Worldwide Postmarketing Experience: The worldwide postmarketing experience for etidronate disodium reflects its use in the following approved indications: Paget's disease, heterotopic ossification, and hypercalcemia of malignancy. It also reflects the use of etidronate disodium for osteoporosis where approved in countries outside the US. Other adverse events that have been reported and were thought to be possibly related to etidronate disodium include the following: alopecia arthropathies, including arthralgia and arthritis bone fracture esophagitis glossitis hypersensitivity reactions, including angioedema, follicular eruption, macular rash, maculopapular rash, pruritus, a single case of Stevens-Johnson syndrome, and urticaria osteomalacia neuropsychiatric events, including amnesia, confusion, depression, and hallucination and paresthesias.

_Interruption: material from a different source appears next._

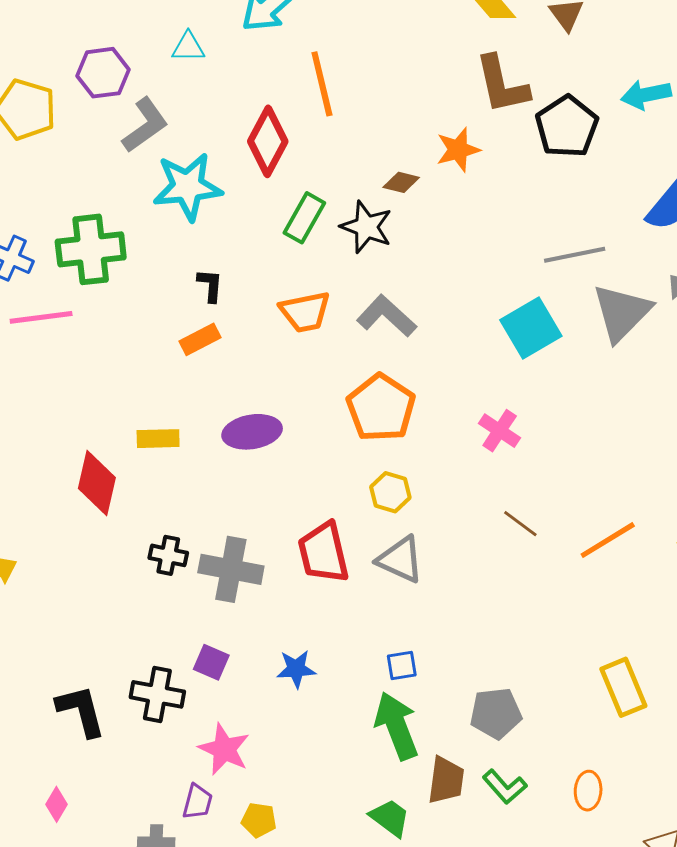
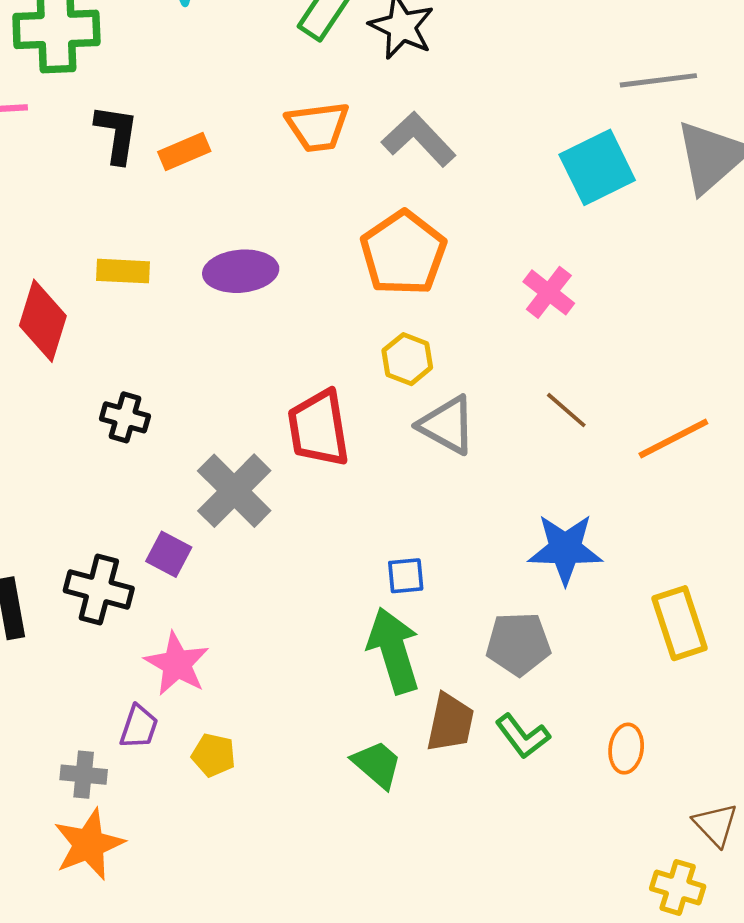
black L-shape: (210, 285) -> (117, 134), moved, size x1.4
gray triangle: (400, 560) -> (447, 425), moved
gray cross: (231, 569) -> (234, 491), moved, turned 30
blue star: (296, 669) -> (565, 549), moved, size x1.5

In patients receiving etidronate disodium, there have been rare reports of agranulocytosis, pancytopenia, and a report of leukopenia with recurrence on rechallenge. In addition, there have been rare reports of exacerbation of asthma. Exacerbation of existing peptic ulcer disease has been reported in a few patients. In one patient, perforation also occurred.
In osteoporosis clinical trials, headache, gastritis, leg cramps, and arthralgia occurred at a significantly greater incidence in patients who received etidronate as compared with those who received placebo.